Returns flat size of a multidimensional block (tile).

__device__ inline unsigned int rocprim::flat_tile_size()#

Returns flat size of a multidimensional tile (block).

Synchronization#

__device__ inline void rocprim::syncthreads()#

Synchronize all threads in a block (tile)

__device__ inline void rocprim::wave_barrier()#

Synchronize all threads in the wavefront.

Wait for all threads in the wavefront before continuing execution. Memory ordering is guaranteed by this function between threads in the same wavefront. Threads can communicate by storing to global / shared memory, executing wave_barrier() then reading values stored by other threads in the same wavefront.

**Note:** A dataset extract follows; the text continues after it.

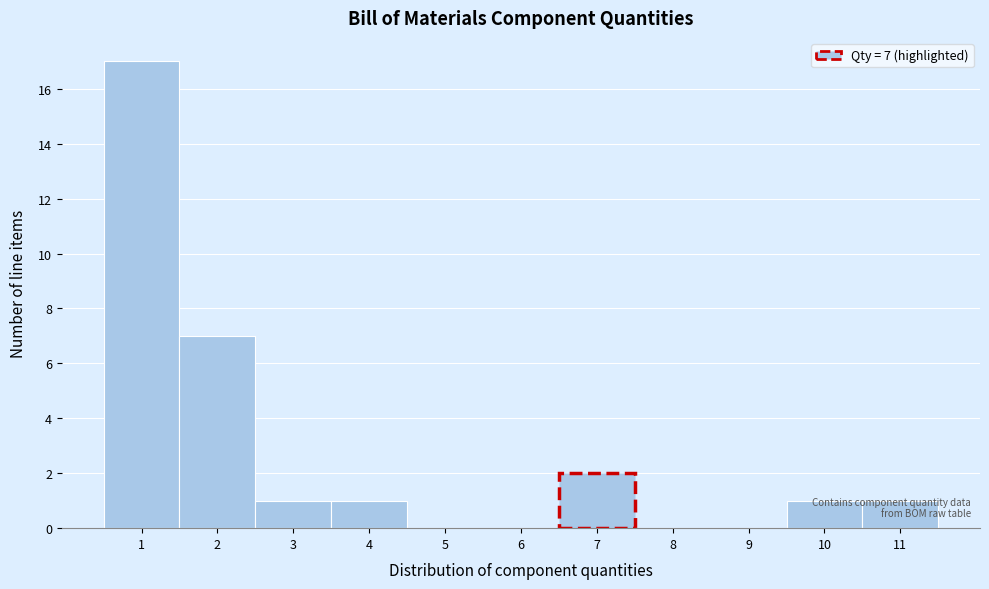

Over which range of the x-axis is the bar tallest?

0.5 to 1.5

wave_barrier() should be executed by all threads in the wavefront in convergence, this means that if the function is executed in a conditional statement all threads in the wave must enter the conditional statement.

Note

On SIMT architectures all lanes come to a convergence point simultaneously, thus no special instruction is needed in the ISA.

Active threads#

__device__ inline lane_mask_type rocprim::ballot(int predicate)#

Evaluate predicate for all active work-items in the warp and return an integer whose i-th bit is set if and only if predicate is true for the i-th thread of the warp and the i-th thread is active.

Parameters:

predicate – - input to be evaluated for all active lanes

__device__ inline unsigned int rocprim::masked_bit_count(lane_mask_type x, unsigned int add = 0)#

Masked bit count.

For each thread, this function returns the number of active threads which have i-th bit of x set and come before the current thread.